_What the task asks_: Tally the lines of the items below that contain the word "attending" and give only that number.

_Extracted records_:
********************
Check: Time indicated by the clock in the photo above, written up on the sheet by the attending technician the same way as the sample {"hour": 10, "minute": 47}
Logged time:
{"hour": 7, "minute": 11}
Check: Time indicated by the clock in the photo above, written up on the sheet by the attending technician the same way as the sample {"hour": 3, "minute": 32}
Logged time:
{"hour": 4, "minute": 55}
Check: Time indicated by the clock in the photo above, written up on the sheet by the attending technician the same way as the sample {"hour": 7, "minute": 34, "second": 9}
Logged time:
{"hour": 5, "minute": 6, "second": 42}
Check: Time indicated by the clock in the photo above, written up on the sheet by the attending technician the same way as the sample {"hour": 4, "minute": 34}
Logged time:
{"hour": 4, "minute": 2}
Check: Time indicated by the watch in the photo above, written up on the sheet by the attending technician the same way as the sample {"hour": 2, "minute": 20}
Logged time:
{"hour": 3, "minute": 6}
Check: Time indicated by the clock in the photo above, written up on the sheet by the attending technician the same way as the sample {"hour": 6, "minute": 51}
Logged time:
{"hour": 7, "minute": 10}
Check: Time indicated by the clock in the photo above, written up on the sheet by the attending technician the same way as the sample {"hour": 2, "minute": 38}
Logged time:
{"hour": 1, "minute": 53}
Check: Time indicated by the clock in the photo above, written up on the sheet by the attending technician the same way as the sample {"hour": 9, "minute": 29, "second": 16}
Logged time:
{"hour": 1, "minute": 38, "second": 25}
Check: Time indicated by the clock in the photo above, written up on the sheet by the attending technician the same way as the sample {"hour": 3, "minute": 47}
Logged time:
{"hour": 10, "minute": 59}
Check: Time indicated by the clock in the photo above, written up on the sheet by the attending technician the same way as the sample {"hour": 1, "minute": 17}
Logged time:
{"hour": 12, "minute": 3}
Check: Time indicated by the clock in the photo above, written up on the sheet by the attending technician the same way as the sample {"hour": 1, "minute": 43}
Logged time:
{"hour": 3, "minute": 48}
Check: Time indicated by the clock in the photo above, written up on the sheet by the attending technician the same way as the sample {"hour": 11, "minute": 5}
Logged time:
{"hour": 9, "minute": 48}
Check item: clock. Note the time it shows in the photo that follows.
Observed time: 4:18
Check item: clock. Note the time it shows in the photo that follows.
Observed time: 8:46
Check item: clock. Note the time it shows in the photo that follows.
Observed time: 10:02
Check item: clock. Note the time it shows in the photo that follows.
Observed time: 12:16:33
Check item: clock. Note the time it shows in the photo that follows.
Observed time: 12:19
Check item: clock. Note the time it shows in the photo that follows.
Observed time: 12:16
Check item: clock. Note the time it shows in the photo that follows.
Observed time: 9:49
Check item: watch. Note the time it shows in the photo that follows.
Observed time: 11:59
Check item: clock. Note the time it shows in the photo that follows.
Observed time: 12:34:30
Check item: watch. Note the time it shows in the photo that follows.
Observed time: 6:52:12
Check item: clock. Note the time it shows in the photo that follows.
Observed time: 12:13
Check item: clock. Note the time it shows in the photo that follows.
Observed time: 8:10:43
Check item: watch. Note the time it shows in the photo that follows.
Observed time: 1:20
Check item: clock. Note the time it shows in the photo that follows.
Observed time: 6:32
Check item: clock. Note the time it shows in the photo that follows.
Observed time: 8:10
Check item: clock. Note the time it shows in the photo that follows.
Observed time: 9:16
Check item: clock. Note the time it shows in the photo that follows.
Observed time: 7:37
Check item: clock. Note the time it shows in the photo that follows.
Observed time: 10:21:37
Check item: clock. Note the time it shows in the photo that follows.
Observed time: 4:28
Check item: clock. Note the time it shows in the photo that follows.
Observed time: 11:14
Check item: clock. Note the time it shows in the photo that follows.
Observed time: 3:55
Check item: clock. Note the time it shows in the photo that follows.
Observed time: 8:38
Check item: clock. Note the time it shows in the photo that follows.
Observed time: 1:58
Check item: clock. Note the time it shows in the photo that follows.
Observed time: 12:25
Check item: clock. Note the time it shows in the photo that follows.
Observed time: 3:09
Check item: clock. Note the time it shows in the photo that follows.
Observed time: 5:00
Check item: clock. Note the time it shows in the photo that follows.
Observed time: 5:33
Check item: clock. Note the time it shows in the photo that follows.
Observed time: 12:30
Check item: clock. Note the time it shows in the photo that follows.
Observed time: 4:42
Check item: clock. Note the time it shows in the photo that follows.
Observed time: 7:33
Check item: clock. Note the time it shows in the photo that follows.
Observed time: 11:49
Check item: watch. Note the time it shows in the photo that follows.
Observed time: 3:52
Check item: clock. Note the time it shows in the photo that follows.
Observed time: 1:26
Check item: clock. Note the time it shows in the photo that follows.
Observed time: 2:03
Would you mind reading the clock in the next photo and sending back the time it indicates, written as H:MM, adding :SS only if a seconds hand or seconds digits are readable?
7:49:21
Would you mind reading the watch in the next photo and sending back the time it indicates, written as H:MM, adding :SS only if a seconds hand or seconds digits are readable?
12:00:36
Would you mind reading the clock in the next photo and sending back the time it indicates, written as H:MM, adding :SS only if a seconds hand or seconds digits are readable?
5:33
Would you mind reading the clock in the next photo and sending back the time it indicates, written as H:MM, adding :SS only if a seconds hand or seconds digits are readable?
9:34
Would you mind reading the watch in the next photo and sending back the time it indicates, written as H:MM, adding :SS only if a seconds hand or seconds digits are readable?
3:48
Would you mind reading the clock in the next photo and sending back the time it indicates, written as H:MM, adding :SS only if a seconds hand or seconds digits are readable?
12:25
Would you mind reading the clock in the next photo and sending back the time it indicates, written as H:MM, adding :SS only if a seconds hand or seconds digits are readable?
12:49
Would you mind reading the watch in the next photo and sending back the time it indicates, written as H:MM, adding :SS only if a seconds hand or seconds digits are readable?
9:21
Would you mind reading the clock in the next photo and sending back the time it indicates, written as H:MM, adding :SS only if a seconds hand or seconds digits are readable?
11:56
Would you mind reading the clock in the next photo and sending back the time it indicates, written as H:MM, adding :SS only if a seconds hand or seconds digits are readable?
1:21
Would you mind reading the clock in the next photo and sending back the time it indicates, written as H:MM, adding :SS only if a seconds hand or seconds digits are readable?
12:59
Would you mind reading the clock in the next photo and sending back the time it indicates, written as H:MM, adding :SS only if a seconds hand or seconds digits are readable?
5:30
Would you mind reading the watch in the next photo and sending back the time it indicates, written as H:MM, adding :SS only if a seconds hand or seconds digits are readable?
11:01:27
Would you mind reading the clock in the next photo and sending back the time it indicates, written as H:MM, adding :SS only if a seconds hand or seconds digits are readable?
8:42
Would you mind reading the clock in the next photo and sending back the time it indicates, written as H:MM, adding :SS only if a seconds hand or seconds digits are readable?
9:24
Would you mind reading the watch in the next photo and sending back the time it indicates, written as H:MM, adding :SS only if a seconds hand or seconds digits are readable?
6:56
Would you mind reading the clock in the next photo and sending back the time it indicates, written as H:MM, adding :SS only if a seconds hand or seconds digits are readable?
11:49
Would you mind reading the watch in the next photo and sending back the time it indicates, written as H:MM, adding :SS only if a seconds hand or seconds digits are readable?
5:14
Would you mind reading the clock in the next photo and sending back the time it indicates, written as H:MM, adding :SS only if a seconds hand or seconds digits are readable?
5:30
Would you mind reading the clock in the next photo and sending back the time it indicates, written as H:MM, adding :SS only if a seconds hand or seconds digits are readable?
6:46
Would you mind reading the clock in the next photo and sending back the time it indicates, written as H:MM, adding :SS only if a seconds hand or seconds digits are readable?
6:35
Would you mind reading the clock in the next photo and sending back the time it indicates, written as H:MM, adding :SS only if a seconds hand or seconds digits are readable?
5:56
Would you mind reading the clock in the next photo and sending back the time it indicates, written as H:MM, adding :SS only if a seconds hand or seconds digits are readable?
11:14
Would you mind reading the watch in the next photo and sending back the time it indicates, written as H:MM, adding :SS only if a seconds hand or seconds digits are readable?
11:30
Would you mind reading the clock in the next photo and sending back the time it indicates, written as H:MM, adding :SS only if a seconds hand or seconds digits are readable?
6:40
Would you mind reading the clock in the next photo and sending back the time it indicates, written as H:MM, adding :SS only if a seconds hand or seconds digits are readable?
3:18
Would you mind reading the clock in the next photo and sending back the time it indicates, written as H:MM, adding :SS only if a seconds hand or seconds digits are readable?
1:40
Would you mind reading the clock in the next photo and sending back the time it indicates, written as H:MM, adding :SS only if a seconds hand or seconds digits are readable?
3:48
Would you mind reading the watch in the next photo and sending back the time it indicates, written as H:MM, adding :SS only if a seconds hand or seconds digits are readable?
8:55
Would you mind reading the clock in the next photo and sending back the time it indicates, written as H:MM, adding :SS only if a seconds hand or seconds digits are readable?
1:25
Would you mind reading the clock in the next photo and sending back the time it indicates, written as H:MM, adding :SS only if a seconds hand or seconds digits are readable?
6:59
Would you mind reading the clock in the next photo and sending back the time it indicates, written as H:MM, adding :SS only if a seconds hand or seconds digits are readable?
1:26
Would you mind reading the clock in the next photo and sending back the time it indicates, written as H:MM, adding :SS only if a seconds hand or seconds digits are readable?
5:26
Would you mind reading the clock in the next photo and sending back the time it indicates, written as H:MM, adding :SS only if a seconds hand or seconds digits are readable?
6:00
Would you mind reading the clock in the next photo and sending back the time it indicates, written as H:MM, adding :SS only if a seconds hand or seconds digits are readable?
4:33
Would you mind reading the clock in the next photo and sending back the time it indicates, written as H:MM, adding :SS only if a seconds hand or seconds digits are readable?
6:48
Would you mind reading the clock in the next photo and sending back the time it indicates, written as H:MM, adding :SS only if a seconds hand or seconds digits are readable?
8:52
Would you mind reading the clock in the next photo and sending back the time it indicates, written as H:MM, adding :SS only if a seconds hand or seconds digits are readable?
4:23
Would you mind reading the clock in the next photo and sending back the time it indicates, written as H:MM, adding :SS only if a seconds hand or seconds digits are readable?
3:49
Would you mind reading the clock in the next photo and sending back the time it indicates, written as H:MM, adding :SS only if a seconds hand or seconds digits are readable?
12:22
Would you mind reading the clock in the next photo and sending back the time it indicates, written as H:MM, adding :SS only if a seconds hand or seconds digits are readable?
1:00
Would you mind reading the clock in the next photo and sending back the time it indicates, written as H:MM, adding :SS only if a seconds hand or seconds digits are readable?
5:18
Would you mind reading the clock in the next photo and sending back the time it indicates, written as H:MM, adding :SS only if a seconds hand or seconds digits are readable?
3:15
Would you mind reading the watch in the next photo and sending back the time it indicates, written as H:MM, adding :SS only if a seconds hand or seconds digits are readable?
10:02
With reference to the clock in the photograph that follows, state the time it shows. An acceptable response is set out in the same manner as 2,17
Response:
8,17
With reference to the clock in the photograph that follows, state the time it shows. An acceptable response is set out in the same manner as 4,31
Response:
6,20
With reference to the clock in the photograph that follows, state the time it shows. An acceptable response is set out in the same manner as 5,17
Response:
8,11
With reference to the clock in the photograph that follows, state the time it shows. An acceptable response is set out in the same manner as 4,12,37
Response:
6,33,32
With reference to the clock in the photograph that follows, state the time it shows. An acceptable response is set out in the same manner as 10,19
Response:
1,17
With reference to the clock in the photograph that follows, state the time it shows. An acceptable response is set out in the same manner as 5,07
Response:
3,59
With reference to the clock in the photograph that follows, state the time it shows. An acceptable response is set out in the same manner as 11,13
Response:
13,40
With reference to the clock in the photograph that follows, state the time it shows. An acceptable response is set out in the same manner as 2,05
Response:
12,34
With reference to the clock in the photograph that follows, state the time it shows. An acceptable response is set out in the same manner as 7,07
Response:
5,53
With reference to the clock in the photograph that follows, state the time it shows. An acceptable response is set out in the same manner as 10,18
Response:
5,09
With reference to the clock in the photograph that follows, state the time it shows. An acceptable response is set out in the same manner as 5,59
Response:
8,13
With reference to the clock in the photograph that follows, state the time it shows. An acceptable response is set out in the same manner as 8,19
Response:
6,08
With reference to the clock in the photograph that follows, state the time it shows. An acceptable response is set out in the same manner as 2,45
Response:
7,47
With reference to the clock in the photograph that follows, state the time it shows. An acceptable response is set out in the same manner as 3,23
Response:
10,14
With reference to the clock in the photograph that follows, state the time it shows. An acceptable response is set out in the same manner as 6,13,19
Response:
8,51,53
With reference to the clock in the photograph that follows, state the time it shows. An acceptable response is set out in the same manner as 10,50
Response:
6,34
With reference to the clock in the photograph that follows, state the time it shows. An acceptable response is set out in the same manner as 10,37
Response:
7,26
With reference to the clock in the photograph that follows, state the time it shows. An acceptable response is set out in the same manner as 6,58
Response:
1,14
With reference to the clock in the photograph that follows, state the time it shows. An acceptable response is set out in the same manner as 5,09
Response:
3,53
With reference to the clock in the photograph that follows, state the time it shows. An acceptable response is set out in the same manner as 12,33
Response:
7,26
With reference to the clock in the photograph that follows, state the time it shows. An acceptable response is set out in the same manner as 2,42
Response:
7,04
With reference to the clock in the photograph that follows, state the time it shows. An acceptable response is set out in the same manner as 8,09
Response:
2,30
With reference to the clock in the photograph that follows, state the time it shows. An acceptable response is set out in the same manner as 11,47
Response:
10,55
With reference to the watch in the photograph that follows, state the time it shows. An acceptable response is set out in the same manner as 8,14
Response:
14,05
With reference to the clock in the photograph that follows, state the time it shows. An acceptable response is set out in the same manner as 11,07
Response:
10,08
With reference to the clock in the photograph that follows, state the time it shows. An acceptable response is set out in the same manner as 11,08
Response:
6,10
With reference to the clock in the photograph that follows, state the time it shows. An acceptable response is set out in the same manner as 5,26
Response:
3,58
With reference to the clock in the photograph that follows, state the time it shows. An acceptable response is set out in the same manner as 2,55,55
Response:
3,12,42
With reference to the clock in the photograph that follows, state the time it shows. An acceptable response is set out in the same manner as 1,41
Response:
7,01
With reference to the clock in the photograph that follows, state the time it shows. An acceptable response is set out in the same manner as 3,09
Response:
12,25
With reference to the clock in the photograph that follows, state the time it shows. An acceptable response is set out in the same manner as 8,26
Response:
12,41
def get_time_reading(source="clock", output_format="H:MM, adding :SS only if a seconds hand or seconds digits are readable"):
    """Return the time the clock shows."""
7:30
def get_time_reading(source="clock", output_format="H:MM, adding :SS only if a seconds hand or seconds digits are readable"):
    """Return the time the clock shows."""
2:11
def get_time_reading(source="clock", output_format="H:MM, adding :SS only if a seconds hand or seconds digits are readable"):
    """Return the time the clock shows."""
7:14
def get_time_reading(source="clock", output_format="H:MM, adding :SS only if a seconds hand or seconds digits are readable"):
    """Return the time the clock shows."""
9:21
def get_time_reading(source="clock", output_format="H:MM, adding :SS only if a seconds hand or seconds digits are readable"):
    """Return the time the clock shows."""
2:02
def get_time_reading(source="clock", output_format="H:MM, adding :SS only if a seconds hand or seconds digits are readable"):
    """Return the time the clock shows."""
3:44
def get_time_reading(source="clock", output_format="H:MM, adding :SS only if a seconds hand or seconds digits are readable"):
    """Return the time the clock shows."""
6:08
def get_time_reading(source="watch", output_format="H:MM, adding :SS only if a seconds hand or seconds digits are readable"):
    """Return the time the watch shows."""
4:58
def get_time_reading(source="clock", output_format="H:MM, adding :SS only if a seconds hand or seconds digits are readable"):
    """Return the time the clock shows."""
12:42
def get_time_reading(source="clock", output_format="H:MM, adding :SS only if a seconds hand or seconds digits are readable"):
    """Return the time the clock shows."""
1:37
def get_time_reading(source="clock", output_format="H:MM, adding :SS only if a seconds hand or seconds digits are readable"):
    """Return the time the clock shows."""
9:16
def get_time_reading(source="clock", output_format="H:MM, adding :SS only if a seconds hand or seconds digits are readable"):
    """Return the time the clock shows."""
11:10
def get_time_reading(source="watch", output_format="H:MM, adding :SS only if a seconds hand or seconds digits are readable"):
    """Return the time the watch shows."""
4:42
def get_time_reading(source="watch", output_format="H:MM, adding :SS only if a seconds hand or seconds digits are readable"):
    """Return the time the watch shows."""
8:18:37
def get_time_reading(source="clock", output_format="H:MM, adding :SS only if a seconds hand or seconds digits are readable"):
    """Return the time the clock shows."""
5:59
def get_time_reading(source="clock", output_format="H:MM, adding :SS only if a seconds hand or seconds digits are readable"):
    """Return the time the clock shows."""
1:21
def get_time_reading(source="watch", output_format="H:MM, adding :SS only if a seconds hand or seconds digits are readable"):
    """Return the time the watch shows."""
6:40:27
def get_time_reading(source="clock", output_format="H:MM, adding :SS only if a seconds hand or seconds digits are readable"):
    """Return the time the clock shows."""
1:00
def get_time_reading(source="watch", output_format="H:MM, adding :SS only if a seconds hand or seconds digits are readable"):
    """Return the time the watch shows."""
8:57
********************
_Exercise answer_: 12